There were a dozen people in the entire theater for a weekend afternoon show, and it is a tribute to the everlasting resilience of Aucklanders that those brave dozen remained till the end (somebody should make a movie on their impossible adventure). Budgeted at Rs.150 crore, news reports indicate roughly the same attendance pattern as above in 4000 theatres the movie has released in, indicating a box office bomb so big that the great Shamshera himself could not have detonated such a thing.  

‘Shamshera’s plot and set design has a lot of similarities to ‘K.G.F’, which unfortunately forebodes blood-curdling consequences for the audience. Ranbir Kapoor portrays the legendary ‘Shamshera’ – a born again super-champion in British-misruled India. There are no towns or cities here, just open hinterland and dungeon-like citadels. Shamshera is the leader of the ‘Khameran’ tribe who are unwittingly thrown into a jail-like fortress by the conniving colonial invaders, and further brutalized by a devious officer Shuddh Singh who is keen on being consistently Satanic towards people of his own land. 

You can’t kill Shamshera – he will rise from the dead and fly through the alley-ways and hills like Spider-man. A lot of gold has been agreed upon as ransom to free his people, and that is enough for the hero to embark on awesome adventures, where he scrawls his name in red in the Devanagari script wherever he’s laid siege, while his people await their saviour.    

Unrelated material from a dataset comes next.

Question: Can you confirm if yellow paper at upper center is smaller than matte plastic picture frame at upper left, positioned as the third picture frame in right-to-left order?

The first one hour is the worst – as though a ten-year-old scribbled an action fantasy. The story strokes are so broad you could fit India, Britain, Pakistan and Bangladesh within those lines (not that the film’s ersatz geography will give you any idea where you are). Looking for the action sequences to have originality or flair ? Dream on. Except for a smart hiding place in a marriage scene, most other scenes are such routine attack and escapade, cat-‘n’-mouse sequences that ‘Tom & Jerry’ seems far superior.

Ranbir’s romance with Vaani Kapoor is cookie-cutter drivel, with the only person enjoying here being the hero himself who gets to hug a nearly nude heroine in a pool. You love over-melodramatic crying and rending and fake emotions where the actual script leaves you stone-cold? You’ve come to the right place. 

Ranbir Kapoor continues his superstar knack (Bombay Velvet, Sanju) of periodically selecting big budget pictures that mock taste and shock expectations. Sanjay Dutt pulls role No.100 as another scruffy, rasping, nefarious creep. The songs are forgettable while the cinematography, as is director Karan Malhotra’s yen, is good with two sequences standing out – a shot zooming up a giant tree, and another in a train attack sequence. What Malhotra is yet to show is the ability to find a good script, to display more directorial focus and a higher level of directorial vision rather than the same hare-brained commerce-craving wreckage. How can he when one of India’s biggest production houses Yash Raj Films merrily agrees to bankroll a sleepwalker like this?